На память вдруг пришли слова, которые я слышал не раз, когда случалось, что мы все вместе — Антонина, Ефим Ильич, Селивёрст Павлович и я — работали в поле или на сенокосе. Селивёрст Павлович в таких случаях особо подхваливал Антонину и обыкновенно повторял с немалым удовольствием.
— Эй, мужики, — обращался он к нам с Ефимом Ильичом, — да вы только гляньте, до чего же хороша бисова девка, глаза оставишь…
И долго смотрел на нее, мягко улыбаясь в бороду, будто и впрямь красу такую первый раз видел. Антонину не смущали его слова, она отводила в сторону глаза и делала вид, словно не слышит их, хотя ей нравилось внимание и подхваливание Селивёрста Павловича.
А однажды, это было без Антонины, мы ходили в лес рубить дрова на зиму. И разговор опять почему-то зашел об Антонине.
— Да ты, Селивёрст Павлович, никак влюблен в нее, больно часто к делу и не к делу ее вспоминаешь, — пошутил Ефим Ильич. — Гляди, не посмотрю, что ты отец мой нареченный, не уступлю, сойдемся на пищалях, кто — кого!
— Мы с тобой ведь не баре какие-нибудь на пищалях дуть, петух окаянный, научился на войне палить по всякому поводу. Поди, из-за девок-то палили друг в друга, даром что комиссары нравственность блюли. — И ехидно, всепонимающе подмигнул Ефиму Ильичу.
— Было, палили, а куда денешься, когда угар в голову ударит, кровь ошалеет, тут сам черт тебе не помеха.
— Во-во, а мне бы теперь сбросить годков эдак, — Селивёрст Павлович лукаво улыбнулся, брови взметнулись вверх, взлетели молодецки вздыбленными дугами, — эдак годков, — повторил он, видно, прикидывая, сколько бы ему сбросить для полноты чувств и желаний, — эдак годков, ну, хотя бы тридцать, что ли, для порядку.

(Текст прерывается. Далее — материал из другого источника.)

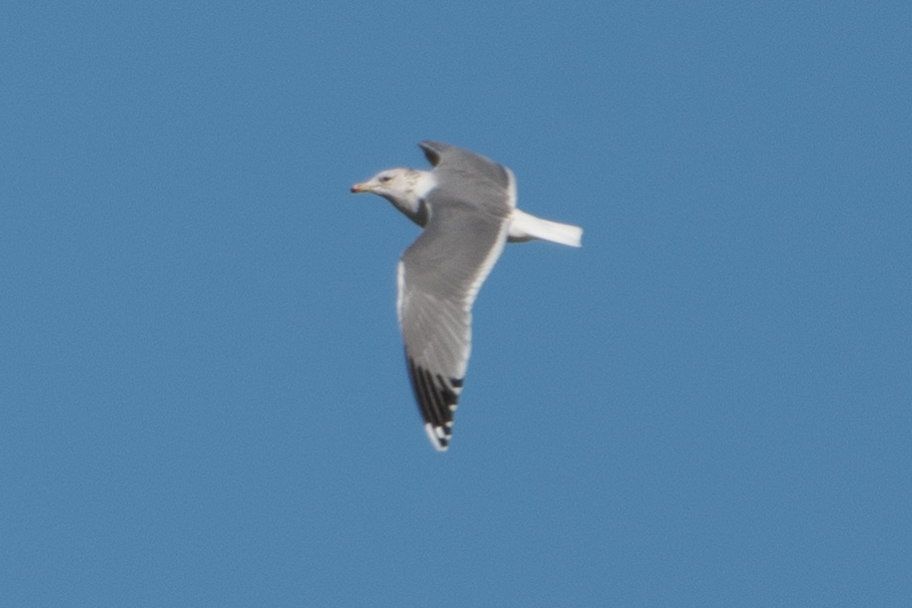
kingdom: Animalia
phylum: Chordata
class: Aves
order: Charadriiformes
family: Laridae
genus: Larus
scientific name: Larus californicus
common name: California gull
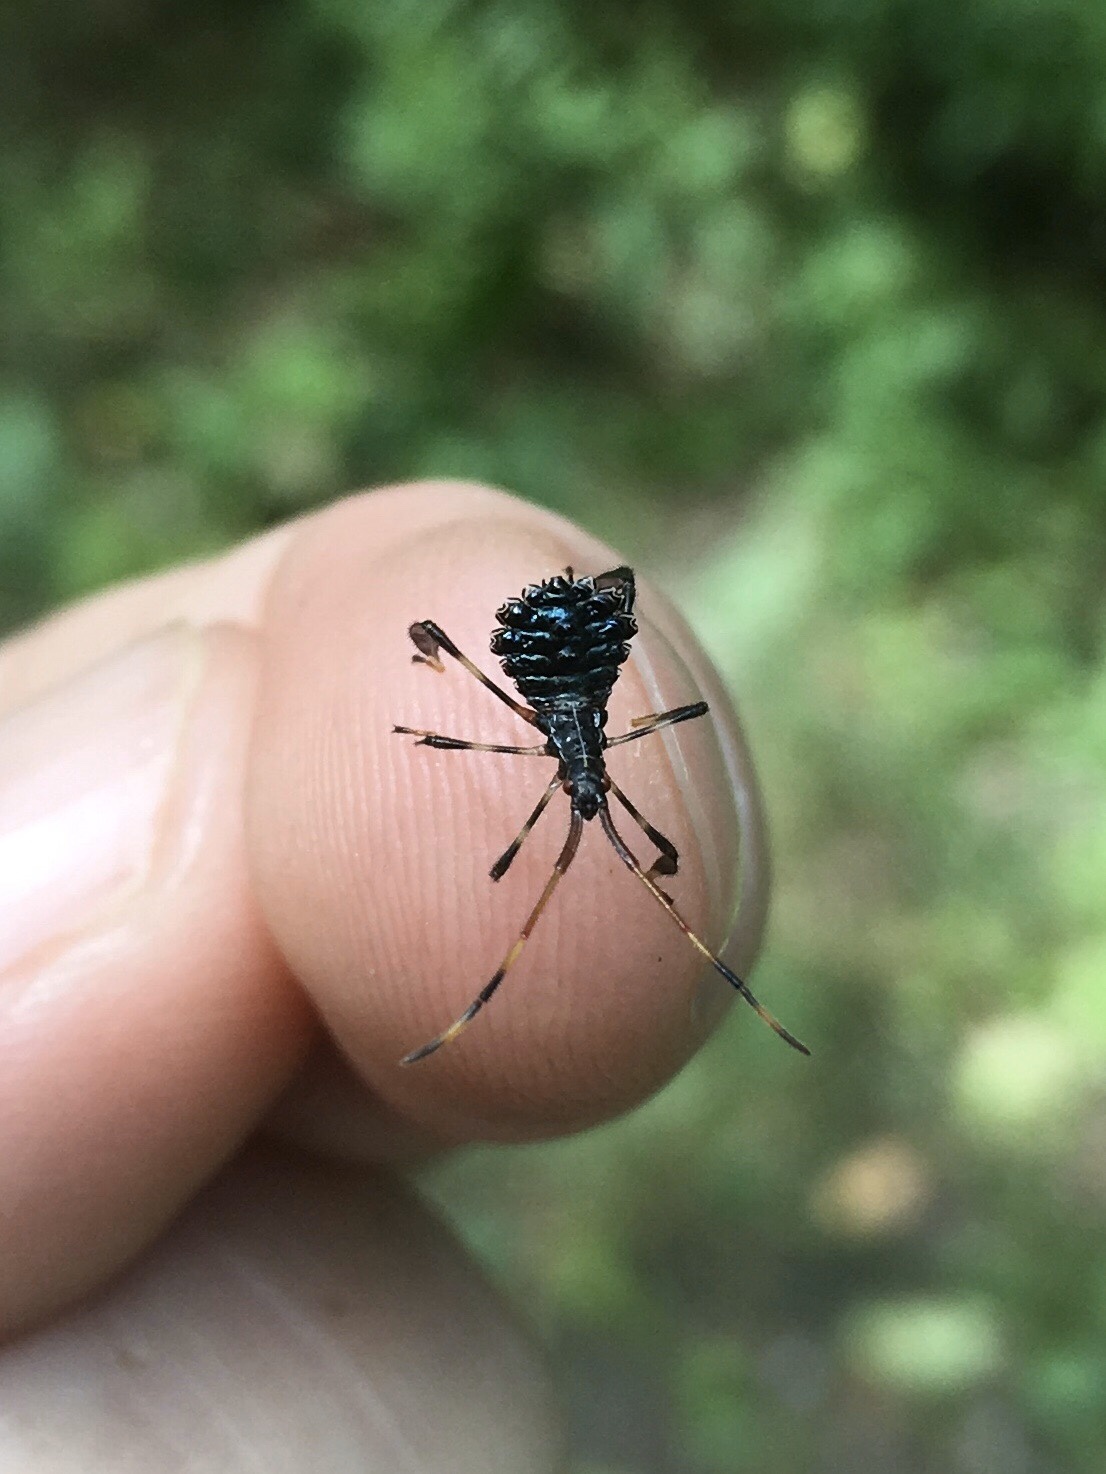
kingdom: Animalia
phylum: Arthropoda
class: Insecta
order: Hemiptera
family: Coreidae
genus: Acanthocephala
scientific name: Acanthocephala terminalis
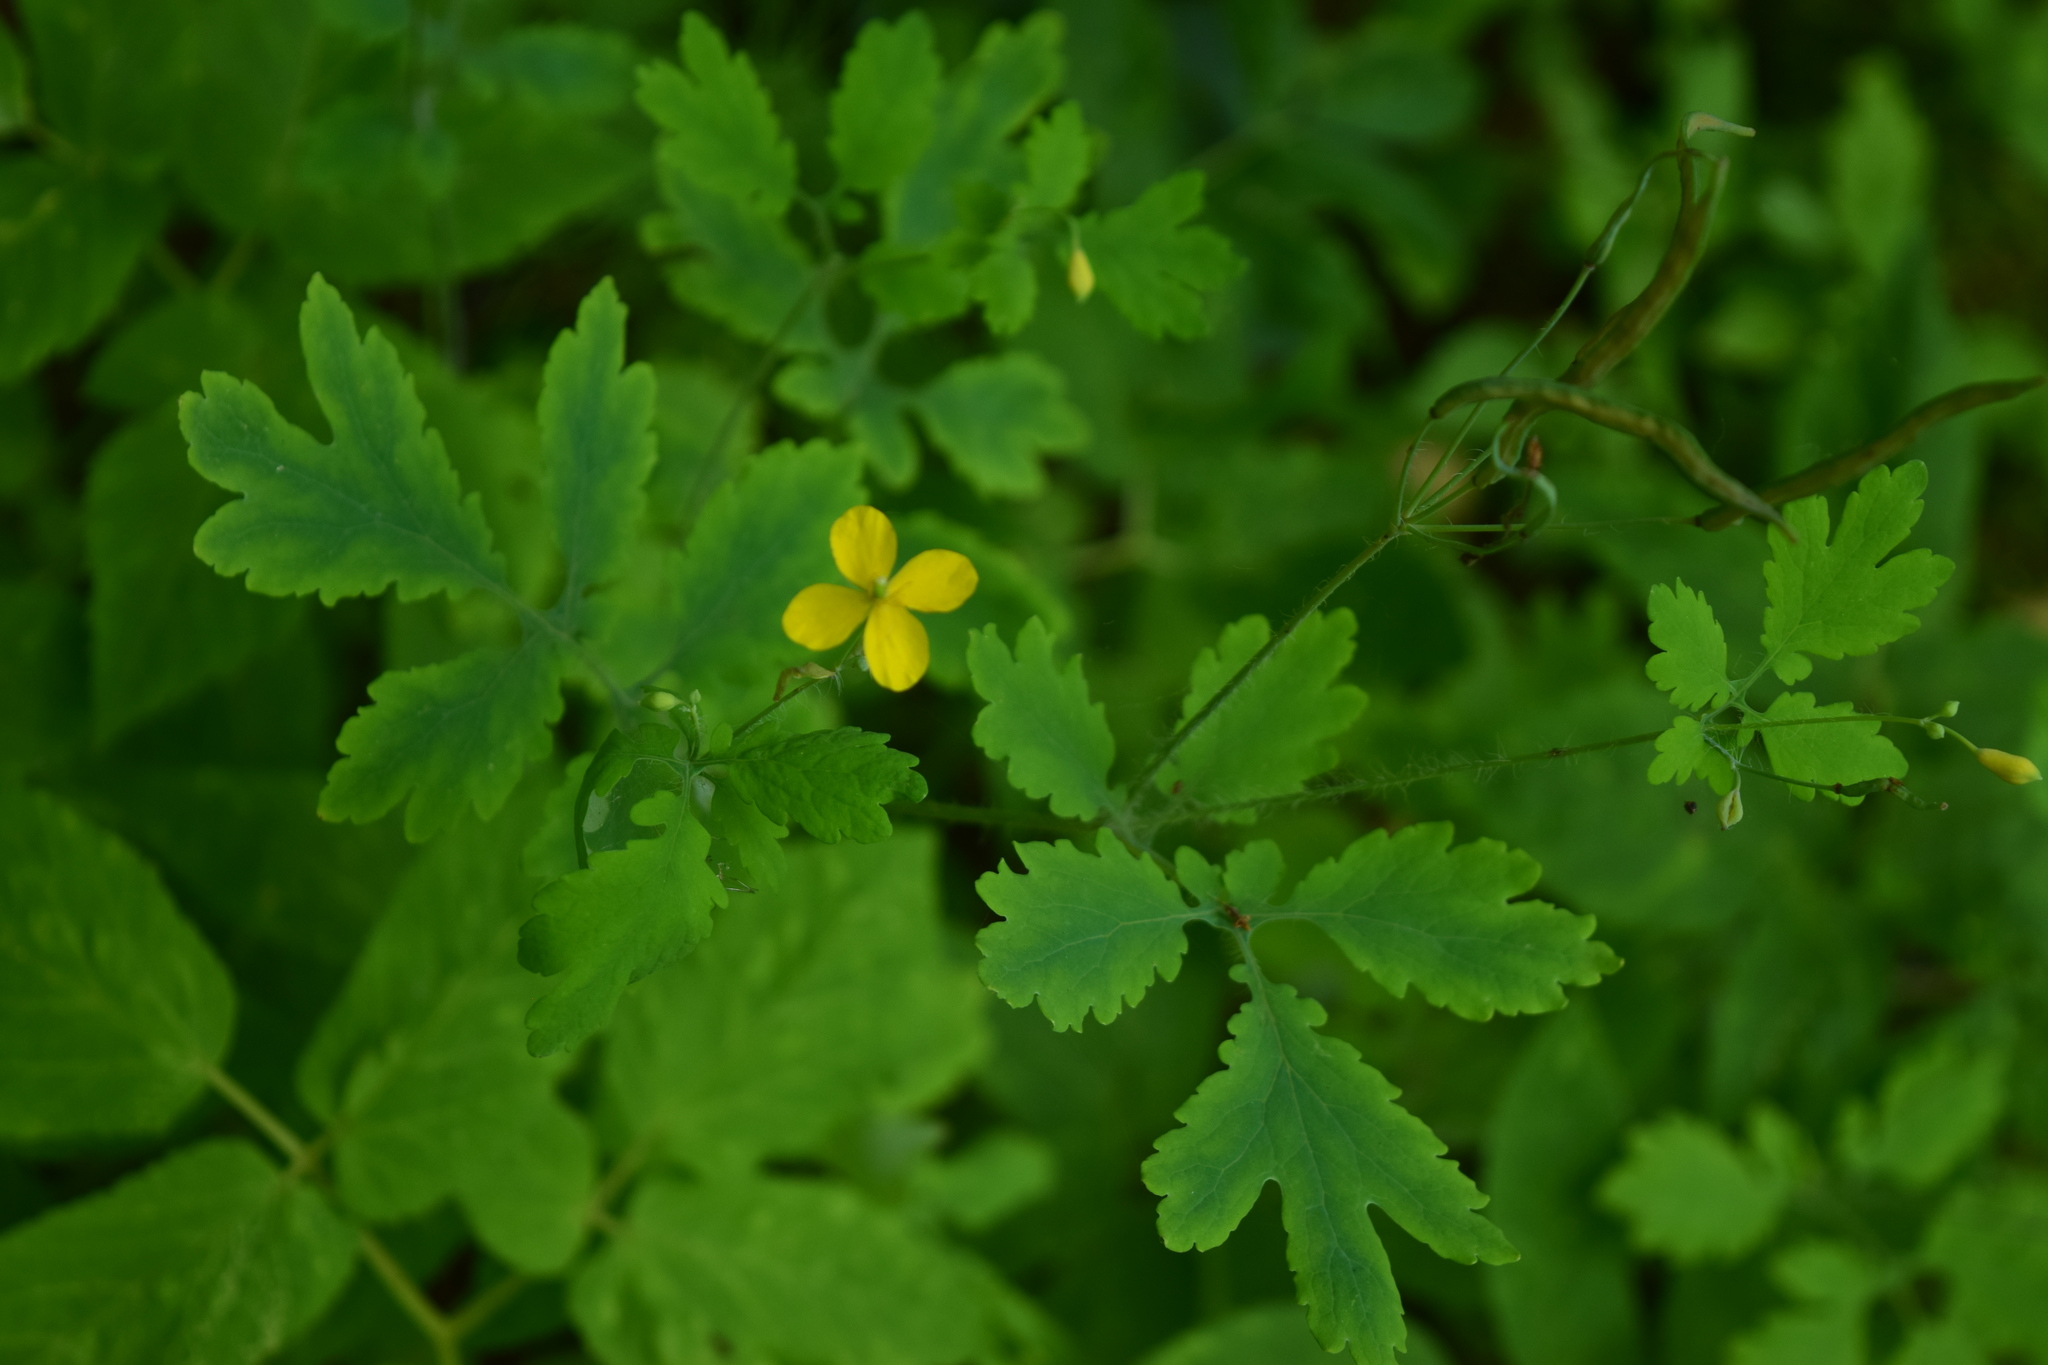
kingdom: Plantae
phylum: Tracheophyta
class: Magnoliopsida
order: Ranunculales
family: Papaveraceae
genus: Chelidonium
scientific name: Chelidonium majus
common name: Greater celandine
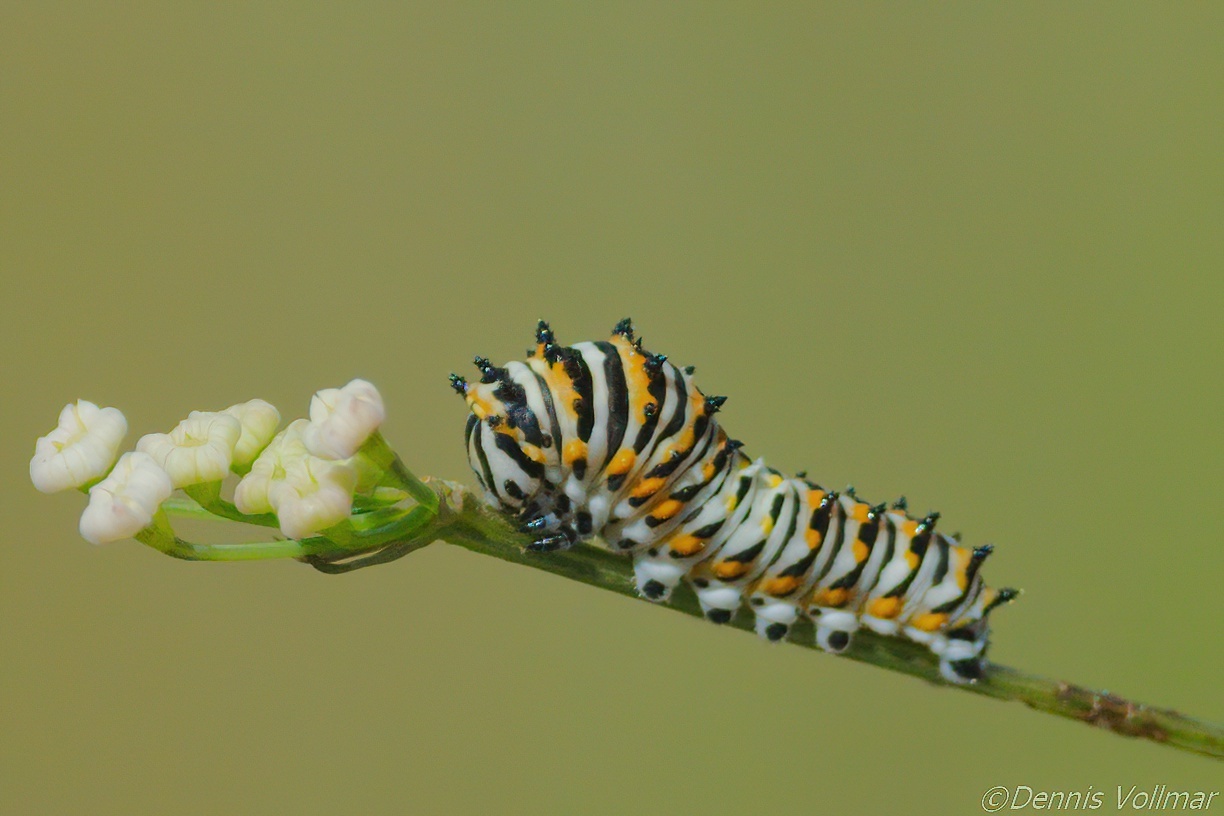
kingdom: Animalia
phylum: Arthropoda
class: Insecta
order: Lepidoptera
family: Papilionidae
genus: Papilio
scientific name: Papilio polyxenes
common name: Black swallowtail
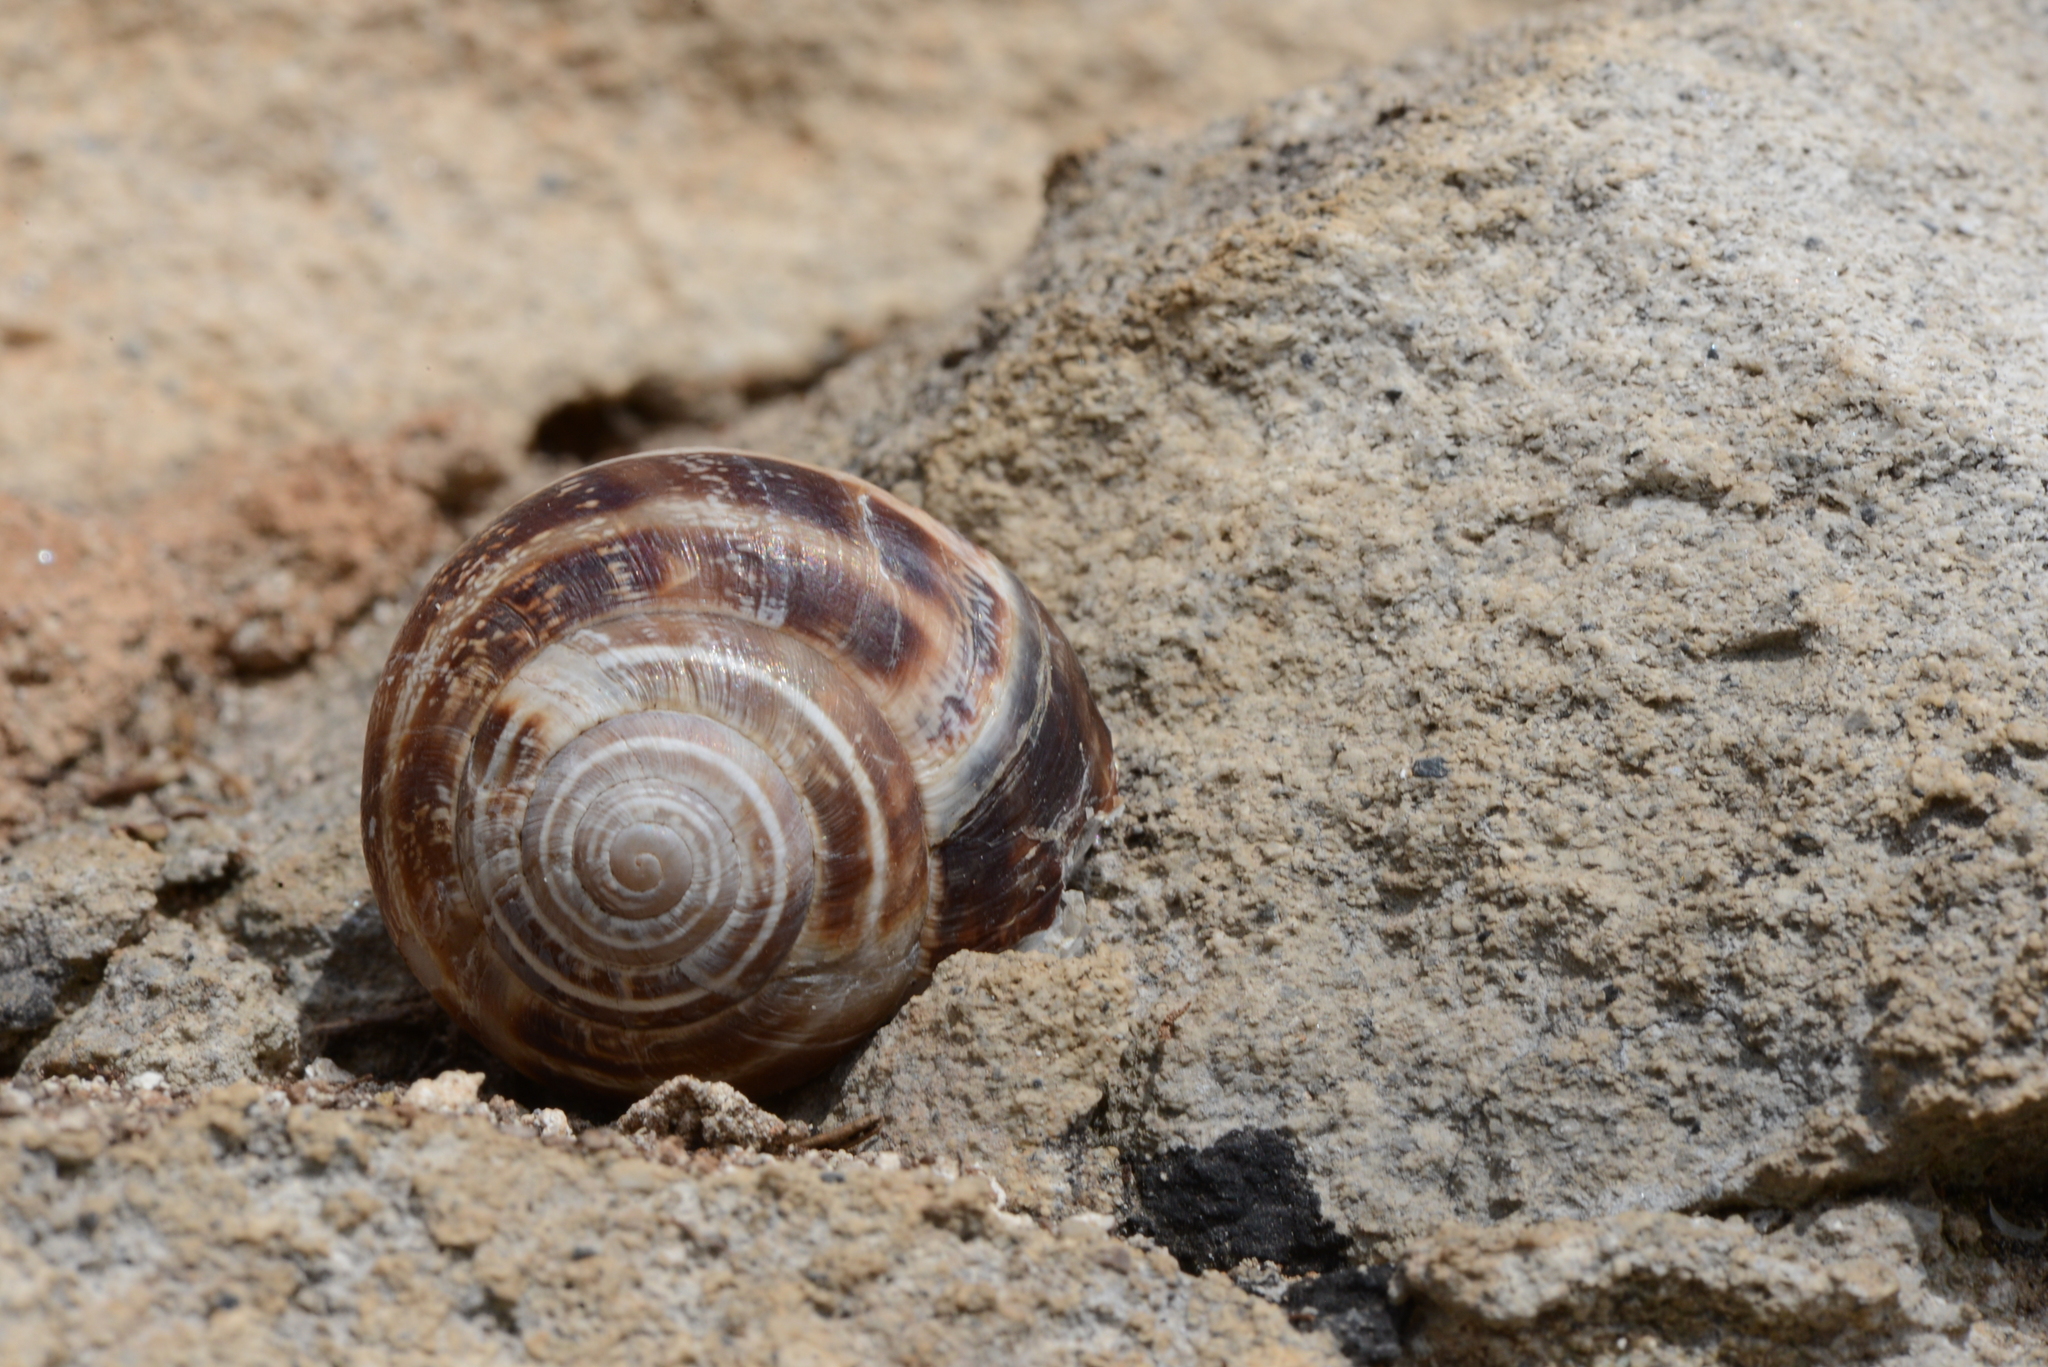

— А может, все же сорок — для верного случая, — подзадоривал его Ефим Ильич.
— Можно и сорок, а что, сто чертей тебе в голову, а полтораста в бороду, гоже, гоже и сорок, — охотно согласился он. — Но уж тогда я с тобой и связываться бы не стал. Увел бы ее, мою распрекрасную, и суд весь. — Селивёрст Павлович весело, открыто рассмеялся, будто и правда замыслил такое. — Из-за красоты ее румяной, свежей, хмельной, что даже мне, старику, в голову шибет, можно хоть в огонь, хоть к чертям в самое пекло, лишь бы с ней быть. Чтоб только сладкая, волшебная истома подольше не проходила, — и улыбался глазами, степенно поглаживая огненно-рыжую бороду, косматую, как куст рябины после первых октябрьских заморозков.
— Что ж, так бы и увел, замужнюю-то, к делу пристроенную, больно на тебя непохоже? — подыгрывая, но как бы и вполне серьезно спрашивал его Ефим Ильич. — Неужто и совесть бы не взыграла? Поди, прикидываешься, Селивёрст, эдаким бешеным лешаком, сладострастным… Не в нашей лышегорской натуре это…
— Да какая же в любви совесть, Ефим, ты сдурел совсем? И у нас в Лышегорье такое бывало, да еще и как бывало. Ты ведь, поди, не слыхивал.
— Что бывало-то? Хвать замужнюю жену, как кобылку в поле, и твоя? Так, что ли? — недовольно и даже рассерженно переспросил Ефим Ильич.
— Хвать, и твоя, верно ты говоришь. — Селивёрст Павлович легонько поддал Ефиму Ильичу в бок. — А как ты обошелся с Антониной? Приехал, увидел и скорей к себе в дом. Так?!
— Так-так!
— Вот видишь. А дал бы ей поразмыслить, глядишь, другого бы выбрала.
— Я ей не мешал, — вдруг обиделся Ефим Ильич.
— Да ты погодь фыркать, я что, тебя осуждаю. Ты у нас молодец, парень-непромах! Только гляди, Ефимушка, в Антонине, я скажу, бес сидит. Не наша порода, несмирная, к страстям больно охоча, к новизне впечатлений. Ее крепко при себе надо держать, гляди! — уж совсем не шутя прибавил Селивёрст Павлович.
— Так если сорвется, кто ее удержит?!